Friday 14 September 2012

Why It Will Be Difficult To Justify A Rent Increase In 2012

Last year’s rent increase attracted a fair share of criticism from traders, especially after they had explained the current economic difficulties being faced and presented a petition to management. The petition was signed by over 200 GMT traders, requesting either a rent decrease or for rent increases to be placed on hold.  There are indeed many factors that need to be considered when deciding on how rents should move and this year we believe a number of those factors are working in favour of no change.

First and foremost is the state of retailing generally and the impact on rents. Premier Investments Group (Just Jeans, Peter Alexander, Jay Jays, and Smiggle) recently announced that they were closing 50 shops and seeking rent reductions in the remaining sites. In June this year A spokesperson for a 63 store jewellery chain stated -“The conversations we’re now having are at the stage of reducing rents at renewal time. The incidence of unrealistic increases has evaporated. They [landlords] might still send you a letter asking for an increase but you can go back saying, ‘well that’s not going to happen under these economic conditions, we’re not going to give you an increase when retail sales are in decline”. In May this year, Bloombergs reported “Australia’s biggest shopping-center operators, Westfield Group, Stockland and GPT Group, are lowering rents for new stores while existing tenants call for cuts as major-mall sales drop for the first time in a decade.”
These are all relevant events but one closer to home was the announcement by The Melbourne City Council on 28th August.
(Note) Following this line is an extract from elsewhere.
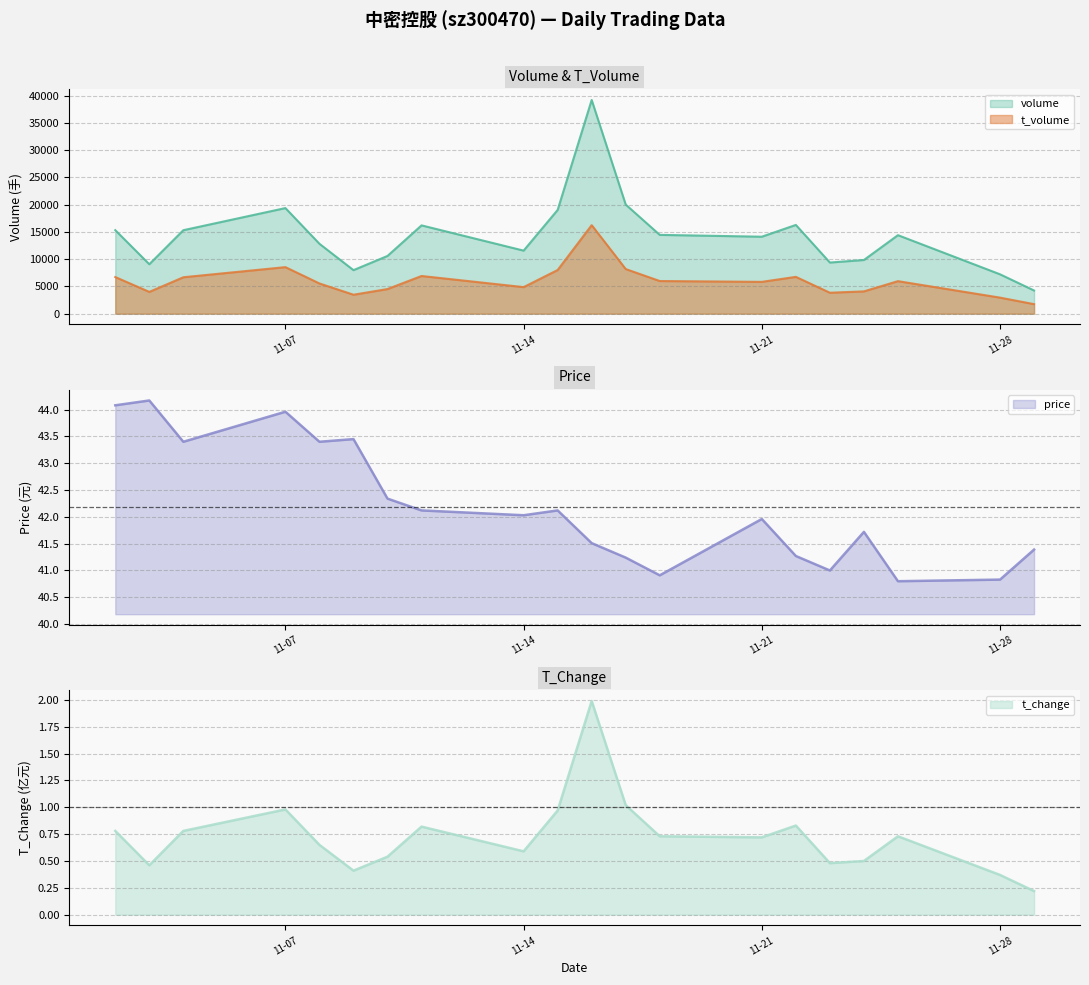

True or false: t_volume and t_change cross at least once.

False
In its financial report for 2011-2012 the council reported a better than expected performance by QVM and a special dividend to Council resulting in a favourable variance of $0.236 million. Further, The Future Melbourne (Finance & Governance) Report released on 11th September stated “QVM’s performance for the period ending 30 June 2012 resulted in an annualised return on investment of 10.38 per cent, above the established benchmark return of 4.56 per cent (150 per cent of the bond rate).”

What is significant in those announcements is that QVM management had given the need to offset rising costs as the primary reason for raising rents last November. We are extremely pleased to see that our money has adequately covered "running costs" and more in 2012. Traders made it clear last November that a rent increase was totally unacceptable without a significant improvement in trade at trader’s stalls. That improvement hasn’t happened and we feel it is about time that there was accountability at all levels for what is happening at the coal face. On that measure, it is difficult to justify a rent increase.